# [PROMPT]
Where the lines below hold images, skip those and copy every word exactly.

● ● ● ● ● ● ●

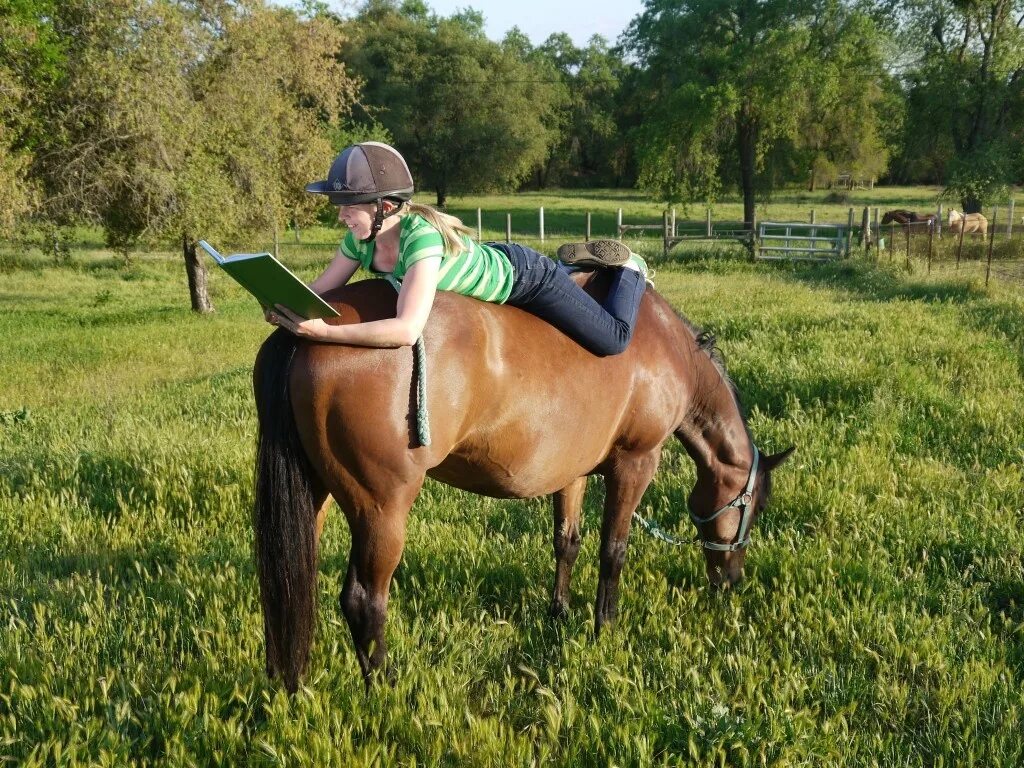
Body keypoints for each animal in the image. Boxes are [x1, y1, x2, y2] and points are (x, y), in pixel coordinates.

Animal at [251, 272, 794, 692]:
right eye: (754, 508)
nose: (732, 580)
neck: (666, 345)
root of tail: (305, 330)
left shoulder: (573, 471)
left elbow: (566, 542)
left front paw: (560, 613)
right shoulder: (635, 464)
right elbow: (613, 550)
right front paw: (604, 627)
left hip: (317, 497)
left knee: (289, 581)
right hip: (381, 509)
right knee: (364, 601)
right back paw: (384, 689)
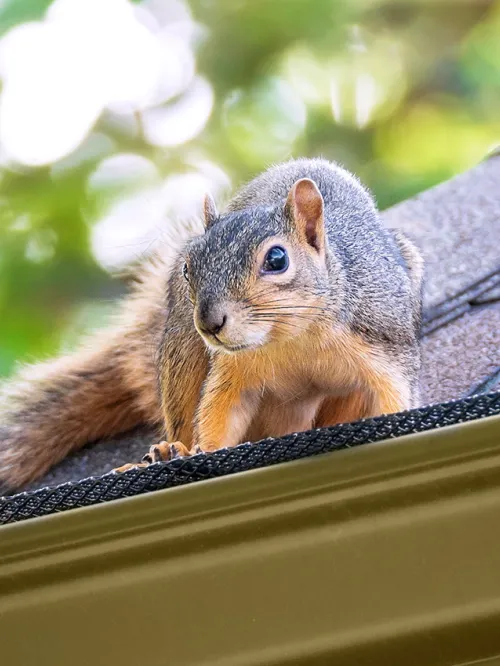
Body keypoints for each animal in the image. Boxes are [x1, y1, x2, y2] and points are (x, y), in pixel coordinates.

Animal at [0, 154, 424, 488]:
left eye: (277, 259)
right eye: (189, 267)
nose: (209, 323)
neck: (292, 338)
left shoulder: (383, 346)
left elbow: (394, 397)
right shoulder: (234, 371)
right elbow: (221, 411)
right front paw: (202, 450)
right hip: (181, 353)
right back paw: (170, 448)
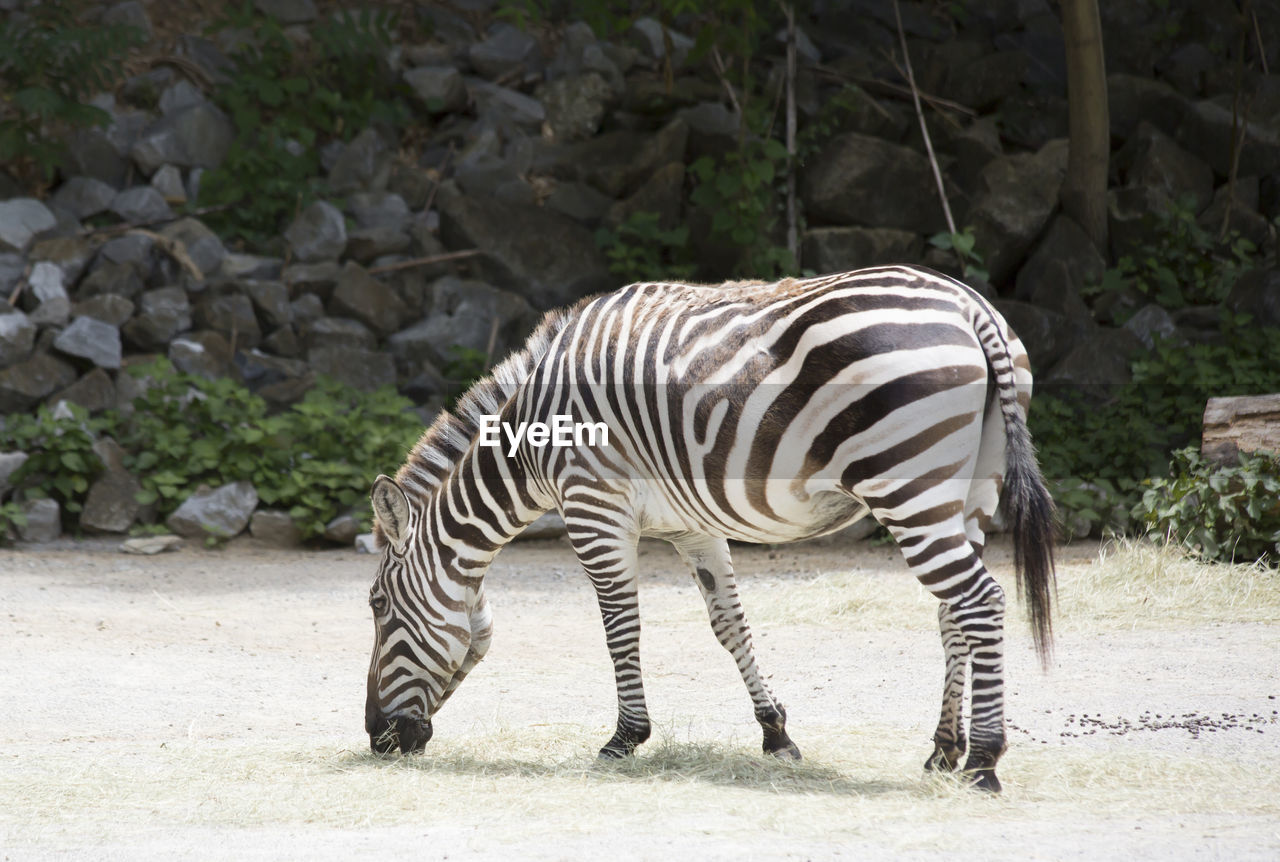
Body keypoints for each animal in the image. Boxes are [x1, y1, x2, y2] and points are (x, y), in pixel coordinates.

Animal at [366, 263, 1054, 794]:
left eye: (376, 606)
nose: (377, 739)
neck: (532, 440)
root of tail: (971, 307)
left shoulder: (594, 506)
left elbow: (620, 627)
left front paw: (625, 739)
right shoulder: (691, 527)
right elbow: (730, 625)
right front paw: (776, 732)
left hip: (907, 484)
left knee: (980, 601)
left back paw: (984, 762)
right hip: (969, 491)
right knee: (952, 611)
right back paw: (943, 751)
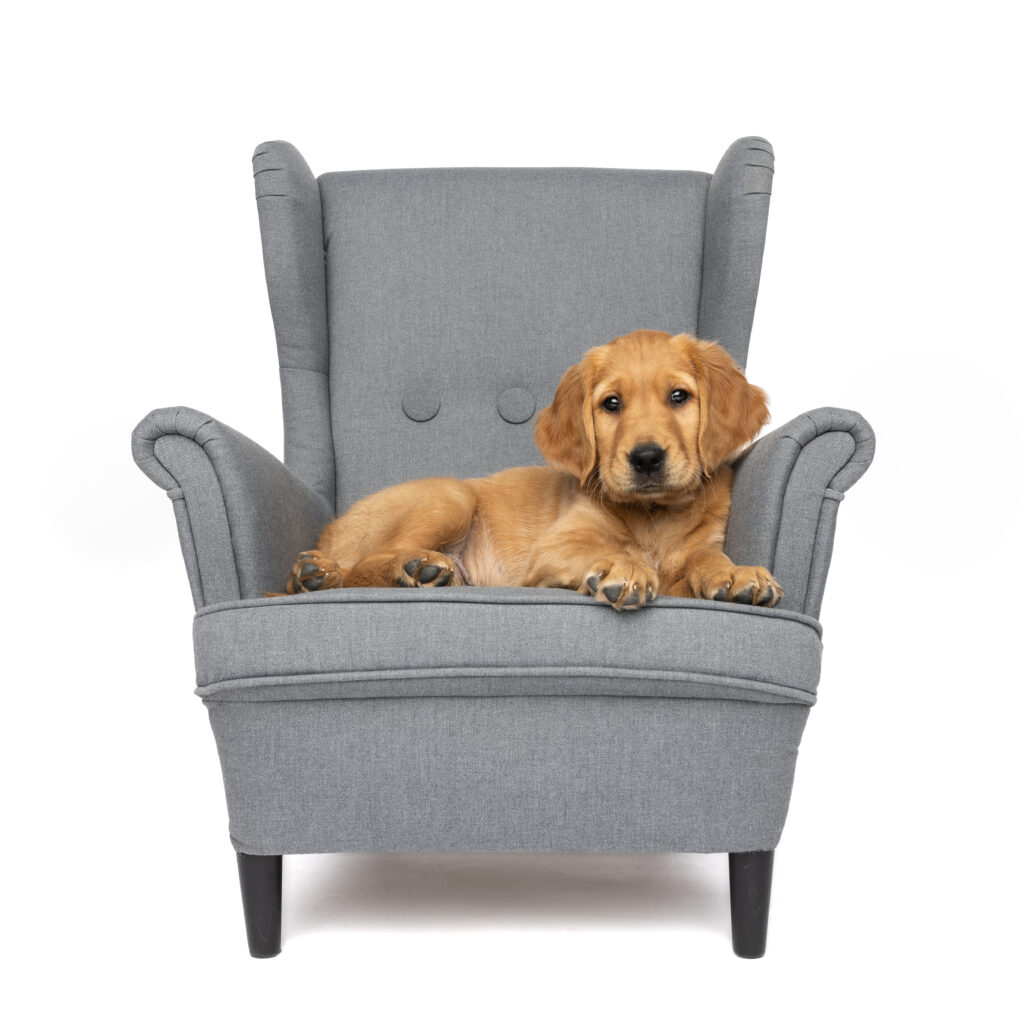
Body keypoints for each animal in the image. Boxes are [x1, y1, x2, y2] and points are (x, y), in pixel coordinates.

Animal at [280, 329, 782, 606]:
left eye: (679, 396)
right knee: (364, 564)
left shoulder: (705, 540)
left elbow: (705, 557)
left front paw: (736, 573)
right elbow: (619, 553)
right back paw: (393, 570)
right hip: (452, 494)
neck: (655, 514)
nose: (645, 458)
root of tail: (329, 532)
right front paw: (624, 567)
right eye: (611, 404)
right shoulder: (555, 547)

● ● ● ● ● ● ●

# [RESPONSE TO THIS EXERCISE]
Body keypoints for each animal in the image. Boxes are [x1, y1, x2, y2] and points are (x, y), in pixel coordinates.

Animal at [251, 272, 794, 692]:
right eye: (754, 508)
nose: (732, 580)
neck: (666, 345)
root of tail: (305, 330)
left shoulder: (573, 471)
left elbow: (566, 542)
left front paw: (560, 613)
right shoulder: (635, 464)
right elbow: (613, 550)
right front paw: (604, 627)
left hip: (317, 497)
left knee: (289, 581)
right hip: (381, 509)
right knee: (364, 601)
right back paw: (384, 689)
Body keypoints for each animal in the image. Boxes are [x1, y1, x2, y2] and points are (x, y), in pixel coordinates.

Animal at [0, 154, 424, 488]:
left eye: (277, 259)
right eye: (189, 267)
nose: (209, 323)
neck: (292, 338)
left shoulder: (383, 346)
left elbow: (394, 397)
right shoulder: (234, 371)
right elbow: (221, 411)
right front paw: (202, 450)
right hip: (181, 353)
right back paw: (170, 448)
Body keypoints for each animal in the image. Boxes are [x1, y1, x2, y2] and points are (x, y), in pixel coordinates.

Animal at [366, 263, 1054, 794]:
left eye: (376, 606)
nose: (377, 739)
neck: (532, 440)
root of tail: (971, 307)
left shoulder: (594, 506)
left elbow: (620, 627)
left front paw: (625, 739)
right shoulder: (691, 527)
right elbow: (730, 625)
right front paw: (776, 732)
left hip: (907, 484)
left knee: (980, 601)
left back paw: (984, 762)
right hip: (969, 491)
right knee: (952, 611)
right back paw: (943, 751)
Body keypoints for each animal in the image. Boxes are [x1, y1, x2, y2] and points are (x, y), in pixel coordinates.

Animal at [280, 329, 782, 606]:
left eye: (679, 396)
right knee: (364, 564)
left shoulder: (705, 540)
left elbow: (705, 557)
left front paw: (736, 573)
right elbow: (619, 553)
right back paw: (393, 570)
right hip: (452, 494)
neck: (655, 514)
nose: (645, 458)
root of tail: (329, 532)
right front paw: (624, 567)
right eye: (611, 404)
right shoulder: (555, 547)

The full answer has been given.